**Your instructions:** Your answer is the lines below, exactly, from the one that contains "- **Taxas**: R$ 54,00" through the one that contains "## 🔄 Atualizações Futuras", both included.

**Records to process:**

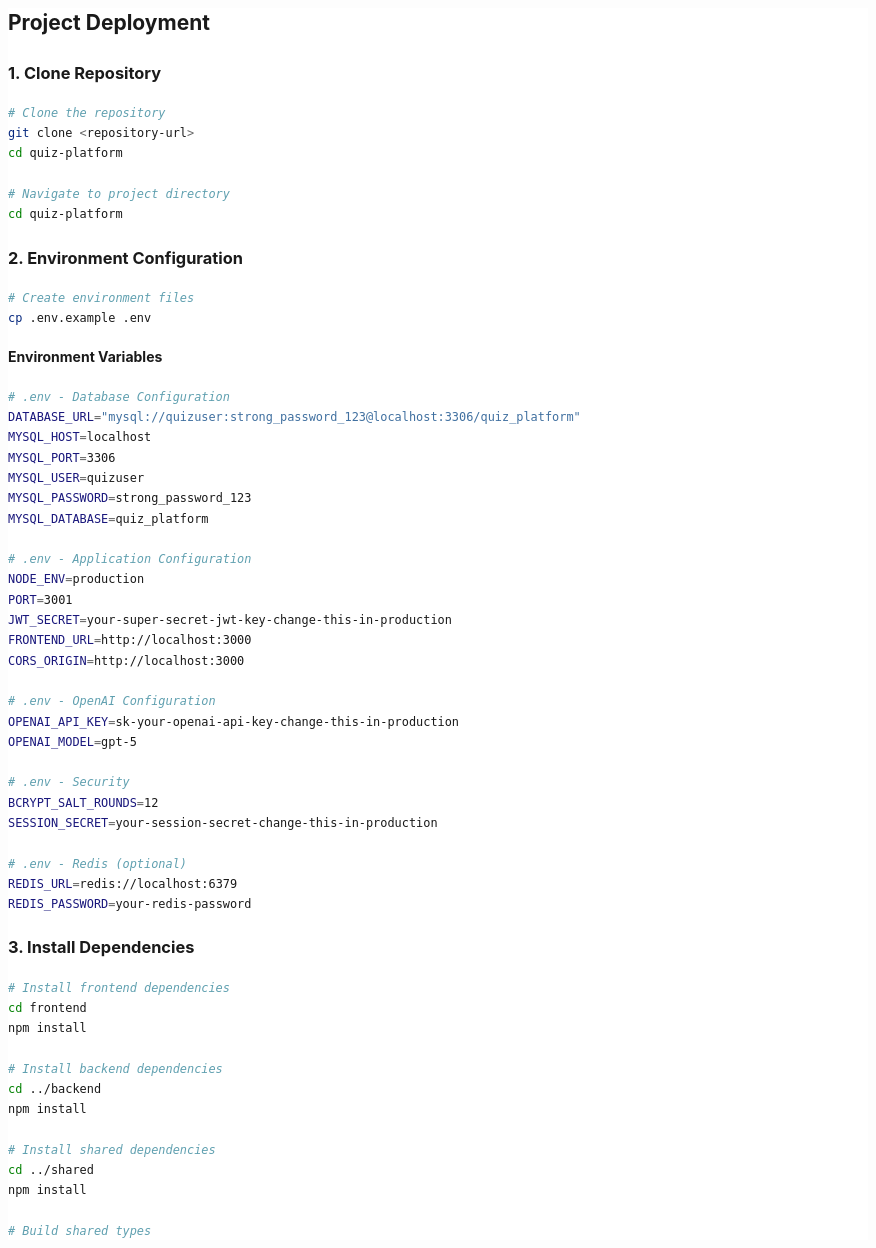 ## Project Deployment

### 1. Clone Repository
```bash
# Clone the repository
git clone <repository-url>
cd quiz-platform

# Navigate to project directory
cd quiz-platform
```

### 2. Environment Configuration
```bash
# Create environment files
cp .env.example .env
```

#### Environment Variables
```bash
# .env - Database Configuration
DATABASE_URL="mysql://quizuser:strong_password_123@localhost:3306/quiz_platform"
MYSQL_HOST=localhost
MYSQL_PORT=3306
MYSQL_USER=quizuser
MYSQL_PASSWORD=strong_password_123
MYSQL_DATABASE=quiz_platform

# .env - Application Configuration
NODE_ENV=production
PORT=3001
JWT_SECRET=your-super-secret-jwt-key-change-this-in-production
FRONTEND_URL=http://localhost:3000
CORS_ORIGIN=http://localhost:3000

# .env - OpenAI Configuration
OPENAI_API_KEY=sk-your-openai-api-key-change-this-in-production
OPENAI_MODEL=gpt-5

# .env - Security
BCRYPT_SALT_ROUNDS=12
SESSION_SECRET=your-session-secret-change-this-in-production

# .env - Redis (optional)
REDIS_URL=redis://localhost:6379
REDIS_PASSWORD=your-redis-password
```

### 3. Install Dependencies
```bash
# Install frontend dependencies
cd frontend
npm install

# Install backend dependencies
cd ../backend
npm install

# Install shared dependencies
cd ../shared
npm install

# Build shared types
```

---

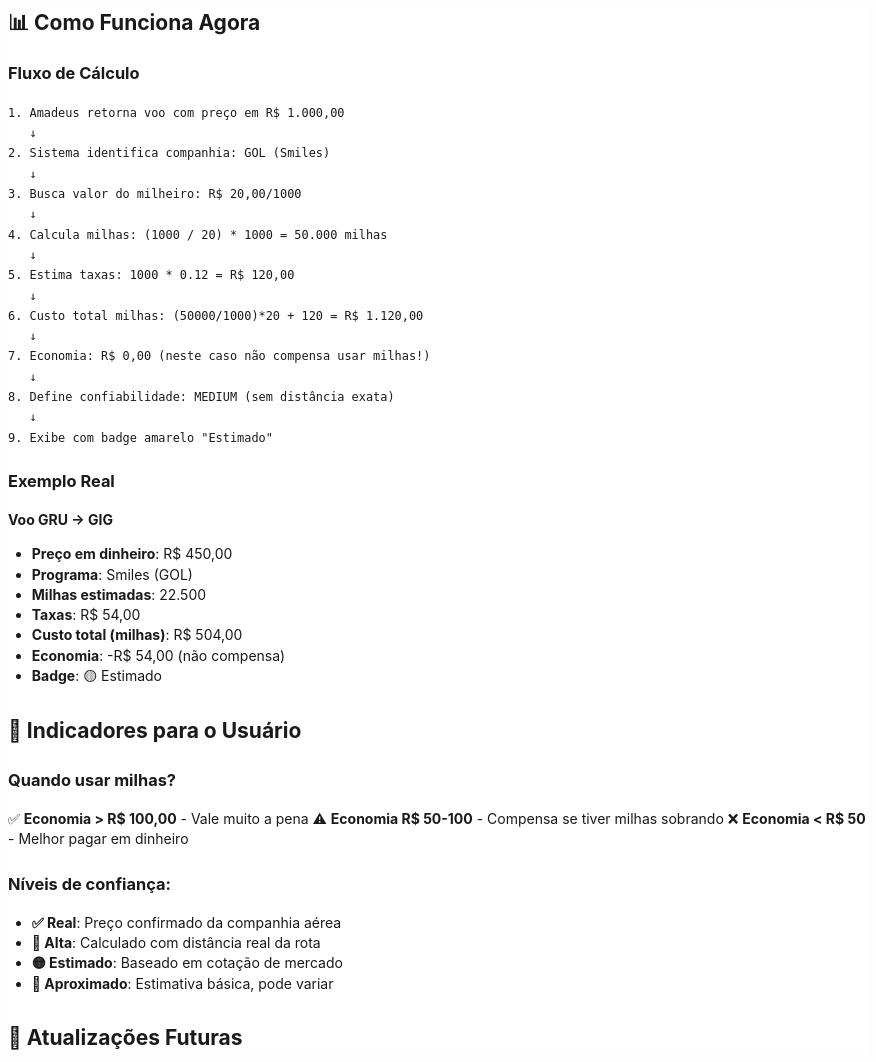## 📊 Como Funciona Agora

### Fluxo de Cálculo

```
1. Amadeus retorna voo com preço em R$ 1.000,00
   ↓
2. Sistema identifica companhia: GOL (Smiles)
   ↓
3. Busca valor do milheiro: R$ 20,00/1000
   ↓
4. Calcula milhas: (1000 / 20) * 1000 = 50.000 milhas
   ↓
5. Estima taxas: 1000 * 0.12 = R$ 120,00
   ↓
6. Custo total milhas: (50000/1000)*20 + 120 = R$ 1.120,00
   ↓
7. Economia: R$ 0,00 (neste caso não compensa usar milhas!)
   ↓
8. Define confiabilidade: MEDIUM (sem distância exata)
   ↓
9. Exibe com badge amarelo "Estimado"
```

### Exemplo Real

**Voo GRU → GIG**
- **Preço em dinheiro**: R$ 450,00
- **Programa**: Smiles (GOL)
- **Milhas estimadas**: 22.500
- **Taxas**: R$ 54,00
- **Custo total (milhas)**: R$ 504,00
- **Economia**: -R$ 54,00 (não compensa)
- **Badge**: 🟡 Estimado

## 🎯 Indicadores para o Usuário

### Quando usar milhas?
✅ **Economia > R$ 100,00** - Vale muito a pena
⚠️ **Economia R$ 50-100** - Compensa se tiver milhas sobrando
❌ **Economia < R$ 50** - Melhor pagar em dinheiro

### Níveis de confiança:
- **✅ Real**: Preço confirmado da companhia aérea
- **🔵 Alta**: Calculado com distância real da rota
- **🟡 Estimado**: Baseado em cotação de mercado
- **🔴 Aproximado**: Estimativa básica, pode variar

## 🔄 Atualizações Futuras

**Problem solution:**
- **Taxas**: R$ 54,00
- **Custo total (milhas)**: R$ 504,00
- **Economia**: -R$ 54,00 (não compensa)
- **Badge**: 🟡 Estimado

## 🎯 Indicadores para o Usuário

### Quando usar milhas?
✅ **Economia > R$ 100,00** - Vale muito a pena
⚠️ **Economia R$ 50-100** - Compensa se tiver milhas sobrando
❌ **Economia < R$ 50** - Melhor pagar em dinheiro

### Níveis de confiança:
- **✅ Real**: Preço confirmado da companhia aérea
- **🔵 Alta**: Calculado com distância real da rota
- **🟡 Estimado**: Baseado em cotação de mercado
- **🔴 Aproximado**: Estimativa básica, pode variar

## 🔄 Atualizações Futuras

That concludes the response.